4) The above should also be possible for submenus.

Problem:
I think that ClassCommandMenu and ClassSettings should always ask
ClassMenu to execute the notifier. If you don't do this it is impossible
to subclass ClassMenu and change the ExecuteNotifier method.
Actually this is true for many aspects which are now passed on
from ClassMenu to the other menu classes.

Have fun,

	Arthur van Hoff 		     arthur@turing.ac.uk

	The Turing Institute
	36 North Hannover street, Glasgow G1 2AD, +44 41 5526400
	Beltstraat 94a, 7512 AB Enschede, Holland, +31 53 324366


Date: Tue, 15 Jan 91 03:14:17 PST
From: hopkins (Don Hopkins)
To: arthur@turing.ac.uk
Cc: hopkins
Subject: tracking using ClassEventMgr

It would be good if you could use ClassEventMgr to do your tracking.
One of the nice things about ClassEventMgr and ClassInterest, is the
way any process can express interests on behalf of the event manager,
via the /addclient method, instead of requiring the event manager to
express its own interests (whenever it gets around to it). This way
you are guaranteed not to lose any events. With this technique, the
"null blockinputqueue { ... unblockinputqueue ... } fork" cliche is no
longer necessary (it doesn't really keep you from losing events,
anyway...). The /NewObject method of ClassEventMgr forks a process and
returns it to you as the EventMgr instance. That process enters an
infinite awaitevent loop, and executes all its callbacks via
executable matches in the interests.  It starts out with a
DoItInterest that you can use to force it to do anything you want.
But you don't even need that much of its cooperation to set it up with
some more interests: while you still have the input queue blocked from
the triggering event, you could send /new to ClassEventMgr to fork off
a new tracker process, then express some interests on its behalf (i.e.
activate some instances of ClassInterest), by sending /addclients to
the event manager with an array of ClassInterest instances as args.
Since the interests are expressed on behalf of the tracking process,
while the input queue is still blocked, before the tracker process
even gets a chance to run, you never lose any events!

What you seem to be doing in the code you sent, is recursing the event
manager into another awaitevent loop, in track_state?  Hmm...  You
should be able to do the same thing, using ClassEventMgr, but do you
really need to? What if track_state just returned /track_down in the
case of a trackable canvas with a track_state of null (which as I
understand it, could happen in the user-supplied /onadjust hander,
before a call to track.) Why would you want to test the track_state
before calling track? Wouldn't it be sufficient in that case to say
that track_state was /track_down?

▸ DATA LISTING:
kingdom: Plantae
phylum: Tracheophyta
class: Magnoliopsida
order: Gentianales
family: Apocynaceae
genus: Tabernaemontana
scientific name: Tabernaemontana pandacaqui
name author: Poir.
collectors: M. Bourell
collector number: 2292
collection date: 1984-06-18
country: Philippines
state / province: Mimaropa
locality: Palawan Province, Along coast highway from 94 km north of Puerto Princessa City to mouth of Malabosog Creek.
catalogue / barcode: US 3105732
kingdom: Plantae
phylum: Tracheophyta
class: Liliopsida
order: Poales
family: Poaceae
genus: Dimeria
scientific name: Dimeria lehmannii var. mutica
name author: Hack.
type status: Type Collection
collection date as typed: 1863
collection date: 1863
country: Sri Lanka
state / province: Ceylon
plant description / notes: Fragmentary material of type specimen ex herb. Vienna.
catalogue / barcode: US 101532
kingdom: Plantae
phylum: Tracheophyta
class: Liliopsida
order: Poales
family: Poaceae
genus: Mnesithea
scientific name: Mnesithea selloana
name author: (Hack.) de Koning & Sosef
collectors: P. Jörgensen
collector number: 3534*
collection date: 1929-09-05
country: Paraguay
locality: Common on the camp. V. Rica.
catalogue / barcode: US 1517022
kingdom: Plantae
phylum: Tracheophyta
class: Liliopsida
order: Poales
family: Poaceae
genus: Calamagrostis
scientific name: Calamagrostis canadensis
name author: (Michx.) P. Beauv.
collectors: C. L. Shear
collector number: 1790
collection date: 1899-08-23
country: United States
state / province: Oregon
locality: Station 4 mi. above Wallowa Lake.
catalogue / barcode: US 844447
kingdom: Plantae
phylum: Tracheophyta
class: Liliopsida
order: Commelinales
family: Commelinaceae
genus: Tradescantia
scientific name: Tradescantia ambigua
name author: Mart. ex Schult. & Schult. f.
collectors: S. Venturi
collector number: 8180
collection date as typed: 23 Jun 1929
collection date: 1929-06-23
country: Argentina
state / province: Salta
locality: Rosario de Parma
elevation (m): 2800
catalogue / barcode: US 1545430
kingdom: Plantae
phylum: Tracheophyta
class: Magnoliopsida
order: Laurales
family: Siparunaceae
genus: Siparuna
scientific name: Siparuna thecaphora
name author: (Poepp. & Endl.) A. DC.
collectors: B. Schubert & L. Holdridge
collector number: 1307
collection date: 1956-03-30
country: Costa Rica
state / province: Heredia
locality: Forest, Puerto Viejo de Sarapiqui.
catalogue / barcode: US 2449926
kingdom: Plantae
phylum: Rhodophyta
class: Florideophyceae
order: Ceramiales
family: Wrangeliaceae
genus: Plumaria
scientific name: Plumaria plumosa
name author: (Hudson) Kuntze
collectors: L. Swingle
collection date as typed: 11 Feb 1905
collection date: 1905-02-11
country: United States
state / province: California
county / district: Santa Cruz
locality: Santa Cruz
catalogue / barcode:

▸ WORK INSTRUCTIONS:
1: In the email excerpt, which interest does the process forked by ClassEventMgr start out with?
2: List every class name in the email excerpt that begins with "Class."
3: Reproduce everything in the email excerpt from "Arthur van Hoff" down to "do your tracking.".

▸ OUTPUTS FOR THE TASKS:
1: A DoItInterest.

2: ClassCommandMenu, ClassSettings, ClassMenu, ClassEventMgr, ClassInterest

3:
Arthur van Hoff 		     arthur@turing.ac.uk

	The Turing Institute
	36 North Hannover street, Glasgow G1 2AD, +44 41 5526400
	Beltstraat 94a, 7512 AB Enschede, Holland, +31 53 324366


Date: Tue, 15 Jan 91 03:14:17 PST
From: hopkins (Don Hopkins)
To: arthur@turing.ac.uk
Cc: hopkins
Subject: tracking using ClassEventMgr

It would be good if you could use ClassEventMgr to do your tracking.